In [1]: u=arange(2**21).reshape([2]*21).tolist()

In [2]: %time go(u)
Wall time: 14.8 s

In [3]: %time browse(u)
Wall time: 3.5 s

In [5]: u=arange(2**21).reshape([1]*30+[2**21]+[1]).tolist()

In [6]: %time go(u)
Wall time: 18 s

In [7]: %time browse(u)
Wall time: 3.48 s

In [8]: u=arange(2**21).reshape([1]+[2**21]+[1]*30).tolist()

In [9]: %time go(u)
Wall time: 14 s

In [10]: %time browse(u)
Wall time: 58.1 s

This shows that performance is very data-structure dependent.

EDIT:

Finally, simplest is fastest. theshape is not necessary.

def browse2(lst):
        if isinstance(lst,list):
            for l in lst:
                browse2(l)
        else: print(lst)

it is often 30% faster than browse. And it works whatever the structure of the list.

Upvotes: 2

2ps
2ps

Reputation: 15926

I would just use the python-builtin reduce for this, and it doesn’t seem that complex and it wasn’t that much slower in my testing:

from itertools import product

for x in product(range(3), range(2)):
    rg = reduce(lambda result, index: result[index], x, lst)
    value = rg[0]

If you're worried about the timing penalty from reduce, you can just use a for loop instead:

for x in product(range(3), range(2)):
    value = lst
    for index in x:
        value = value[index]
    value = value[0]

This will, in all cases, be slower than manual indexing because a for loop will require extra operations for figuring out the stop condition. The question, as always, is whether the speed optimization is worth it to you for the flexibility of arbitrary depth specification.
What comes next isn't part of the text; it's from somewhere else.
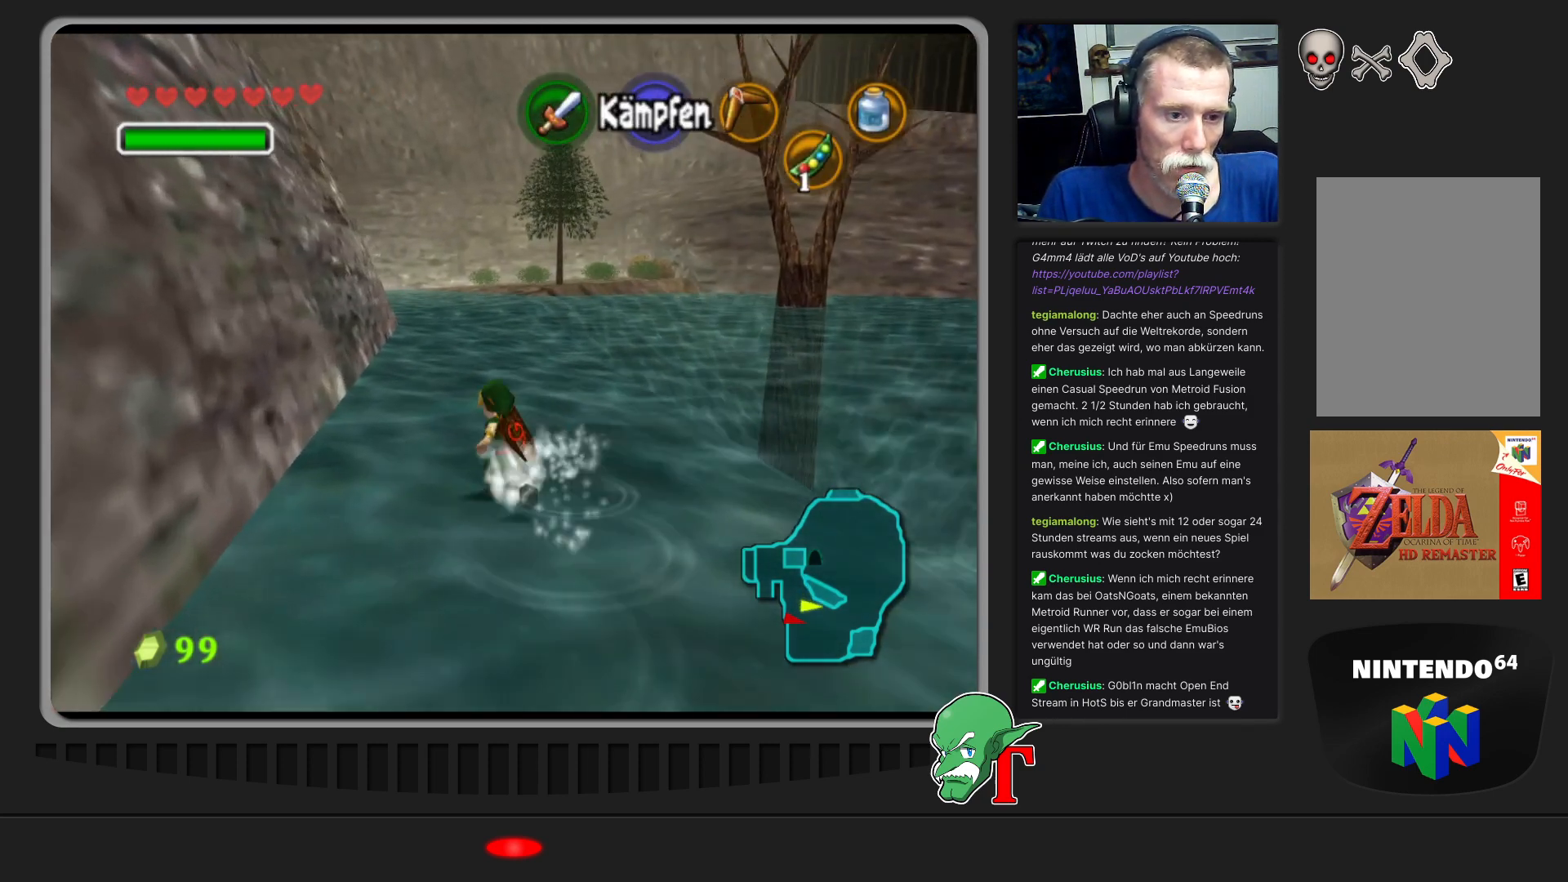
{"buttons": [], "left_stick": "up", "events": [[33, "A", "down"], [267, "A", "up"]]}
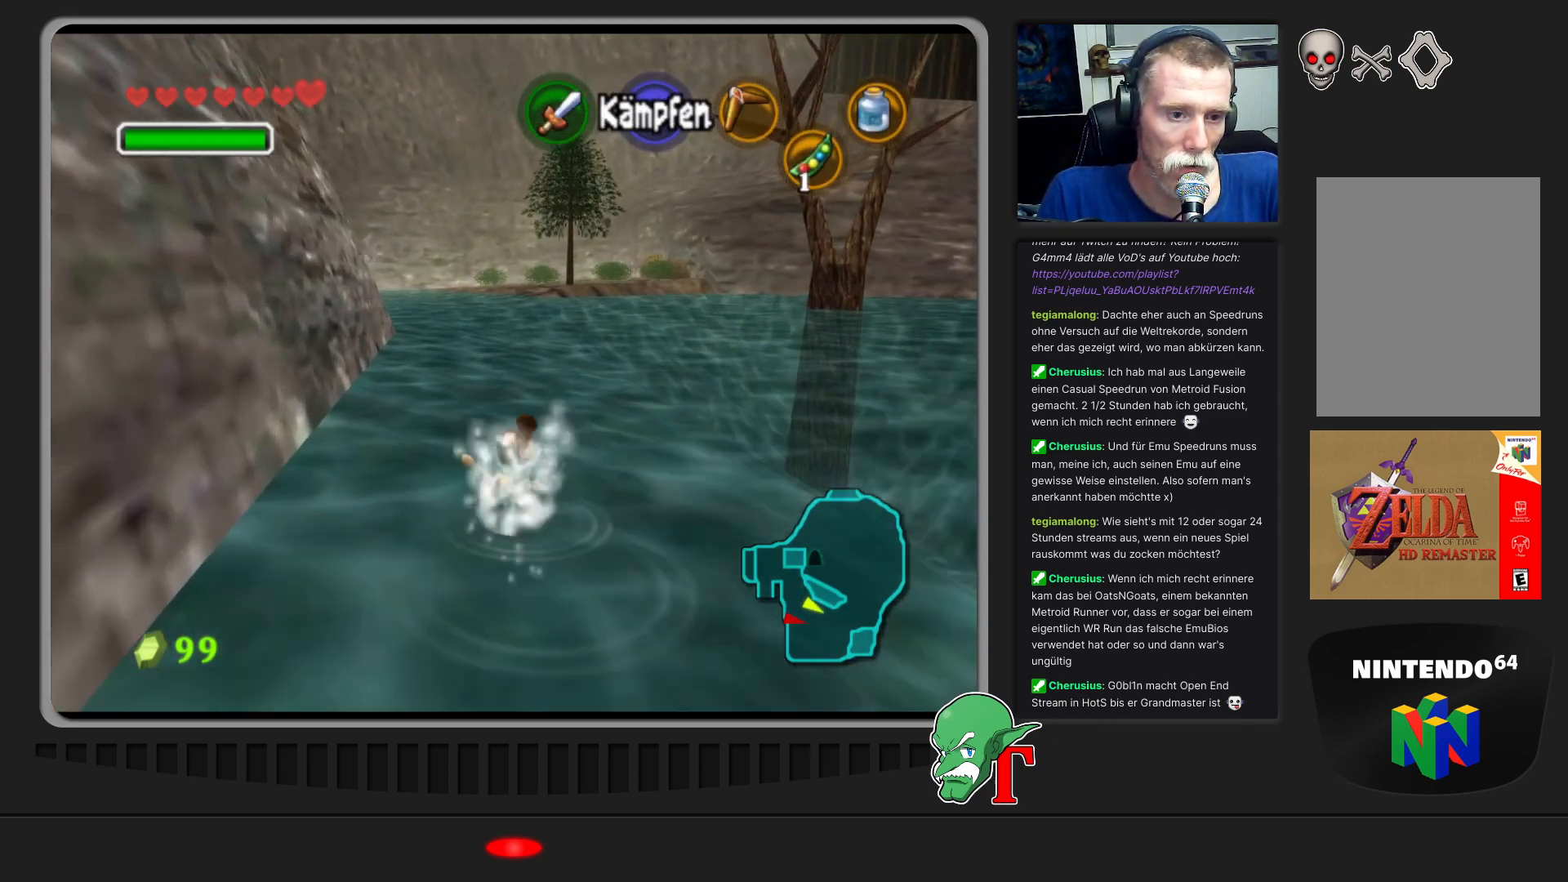
{"buttons": [], "left_stick": "up", "events": []}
As for why you would use reduce vs. for, there is an ongoing stylistic debate within the JavaScript community as to whether you should use the reduce, map, filter functions on Arrays or do the for loop version instead because it is faster, and you may want to refer to that debate to pick which side you fall on.


Timing with for loop:

In [22]: stmt = '''
    ...: from itertools import product
    ...: def go():
    ...:   lst = [[[1], [2]], [[3, 3], [4]], [[5], [6,6,6]]]
    ...:   for x in product(range(3), range(2)):
    ...:     # rg = reduce(lambda result, index: result[index], x, lst)
    ...:     value = lst
    ...:     for index in x:
    ...:         value = value[index]
    ...:     value = value[0]
    ...:     # value = lst[x[0]][x[1]][0]
    ...: '''

In [23]: timeit(setup=stmt, stmt='go()', number=1000000)
Out[23]: 4.003296852111816

Timing with reduce:

In [18]: stmt = '''
    ...: from itertools import product
    ...: def go():
    ...:   lst = [[[1], [2]], [[3, 3], [4]], [[5], [6,6,6]]]
    ...:   for x in product(range(3), range(2)):
    ...:     rg = reduce(lambda result, index: result[index], x, lst)
    ...:     value = rg[0]
    ...:     # value = lst[x[0]][x[1]][0]
    ...: '''

In [19]: timeit(setup=stmt, stmt='go()', number=1000000)
Out[19]: 6.164631128311157

Timing with manual indexing:

In [16]: stmt = '''
    ...: from itertools import product
    ...: def go():
    ...:   lst = [[[1], [2]], [[3, 3], [4]], [[5], [6,6,6]]]
    ...:   for x in product(range(3), range(2)):
    ...:     # rg = reduce(lambda result, index: result[index], x, lst)
    ...:     value = lst[x[0]][x[1]][0]
    ...: '''

In [17]: timeit(setup=stmt, stmt='go()', number=1000000)
Out[17]: 3.633723020553589

Upvotes: 1

f5r5e5d
f5r5e5d

Reputation: 3706

how about dynamically creating the hard indexing?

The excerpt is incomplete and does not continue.